Efficiently calculate large similarity matrix

Question

In a project I'm currently working reside about 200,000 users. For each of these users we defined a similarity measure with regard to an other user. This yields a similarity matrix of 200000x200000. A tad large. A naive approach (in Ruby) of calculating each entry would take days.

What strategies can I employ to to make computing the matrix fields feasible? In what data store should I put this beast?

Answer 1

Storing the matrix and especially calculating anything based on it is a nightmare. Likely, your similarity measure uses floats (4 byte). That means the uncompressed storage size is 200000**2 * 4 byte= 160 GB.

There are four conceptual solutions to this problem.

Data Compression:

• Easiest: Use char as data type (loss of information, reduces size by factor 4 - don't forget to scale your data to the new range!)
• Use symmetry: Only store half of the matrix. But then it becomes a nightmare to do operations on it
• Use compression algorithms. Pro: Can always be applied. Con: Will make any operation slower.

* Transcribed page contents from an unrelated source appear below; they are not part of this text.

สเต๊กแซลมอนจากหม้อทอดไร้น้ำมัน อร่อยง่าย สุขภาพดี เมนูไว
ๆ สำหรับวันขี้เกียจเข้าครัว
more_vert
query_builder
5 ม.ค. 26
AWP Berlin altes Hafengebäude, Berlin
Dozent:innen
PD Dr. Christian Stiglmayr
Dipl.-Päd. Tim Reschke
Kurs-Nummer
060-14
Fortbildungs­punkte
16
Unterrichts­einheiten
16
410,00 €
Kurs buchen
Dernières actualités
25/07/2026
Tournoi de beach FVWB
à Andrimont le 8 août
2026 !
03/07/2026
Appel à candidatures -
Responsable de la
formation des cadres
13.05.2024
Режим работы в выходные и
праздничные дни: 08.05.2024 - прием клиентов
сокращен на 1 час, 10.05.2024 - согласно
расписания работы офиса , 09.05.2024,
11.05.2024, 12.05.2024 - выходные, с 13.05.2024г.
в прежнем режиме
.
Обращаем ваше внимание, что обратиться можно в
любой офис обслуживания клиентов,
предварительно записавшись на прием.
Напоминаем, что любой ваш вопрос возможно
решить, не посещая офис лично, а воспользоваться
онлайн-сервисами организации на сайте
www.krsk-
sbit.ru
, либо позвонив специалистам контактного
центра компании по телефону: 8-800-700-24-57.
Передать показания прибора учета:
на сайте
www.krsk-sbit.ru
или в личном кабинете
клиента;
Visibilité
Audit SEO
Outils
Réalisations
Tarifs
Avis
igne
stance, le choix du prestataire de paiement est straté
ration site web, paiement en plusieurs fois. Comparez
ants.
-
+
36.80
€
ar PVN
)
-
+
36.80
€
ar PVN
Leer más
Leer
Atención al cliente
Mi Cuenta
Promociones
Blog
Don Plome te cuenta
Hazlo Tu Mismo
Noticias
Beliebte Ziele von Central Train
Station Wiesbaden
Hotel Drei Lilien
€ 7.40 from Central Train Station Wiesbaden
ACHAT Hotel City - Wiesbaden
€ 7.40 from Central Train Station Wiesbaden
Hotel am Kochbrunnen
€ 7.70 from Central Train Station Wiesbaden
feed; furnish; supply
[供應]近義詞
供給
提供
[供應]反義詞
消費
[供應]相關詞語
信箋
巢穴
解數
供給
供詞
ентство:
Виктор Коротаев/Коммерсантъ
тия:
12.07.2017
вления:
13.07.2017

Data Reduction: You can cluster your users and then build the similarity matrix for clusters. If your clusters have a size of 200 each, you would only have a 1000x1000 matrix and thus only need 4MB to store it. Might have other benefits like speed and robustness as well.

Horizontal Scaling: Use a big machine. Amazon has one with 2TB memory for as little as 3970 USD ;-)

Vertical Scaling: Build block matrices which are chunks of the big matrix's that are ready to handle.

Answer 2

Here are some bits and pieces of an answer, there are still too many gaps in what you've told us to permit a good answer, but you can fill those in yourself. From everything you've told us I don't think that the major part of your task is to efficiently calculate a large similarity matrix, I think that the major parts are to efficiently retrieve values from such a matrix and to efficiently update the matrix.

As we've already determined the matrix is sparse and symmetric; it would be useful to know how sparse. This reduces the storage requirements considerably, but we don't know by how much.

You've told us a bit about updates to user profiles but does your similarity matrix have to be updated as frequently ? My expectation (another assumption) is that similarity measures do not change quickly or sharply when a user modifies his/her profile. From this I hypothesise that working with a similarity measure which is a few minutes (even a few hours) out of date won't do any serious harm.

I think that all this takes us into the domain of databases, which should support fast access to stored similarity measures of the volumes you indicate. I'd be looking to do batch updates of the measures, and only of the measures for users whose profiles have changed, at an interval to suit your demands and availability of computer power.

As for the initial creation of the first version of the similarity matrix, so what if it takes a week in the background, you're only going to do it once.

Answer 3

You probably don't need all the pairs, so I would go for a sparse matrix representation. As for the calculation itself, you can use something like a K-d tree or a Octree (or anything in that family) or any other type of space partitioning method, depending on the properties of your feature set (upon which you calculate similarity) and your similarity measure.

Answer 4

The measure is probably symmetric, so you only need to store half the matrix in the database. But this doesn't help much. You could also avoid storing all pairs with measure zero, if you have lots of them.

Store only the data that will be actually displayed, like the top 10 closest users for each user.

And calculate the similarity measure on the fly for all other user pairs.

Still sounds like a nightmare to keep up to date, maybe even don't store anything.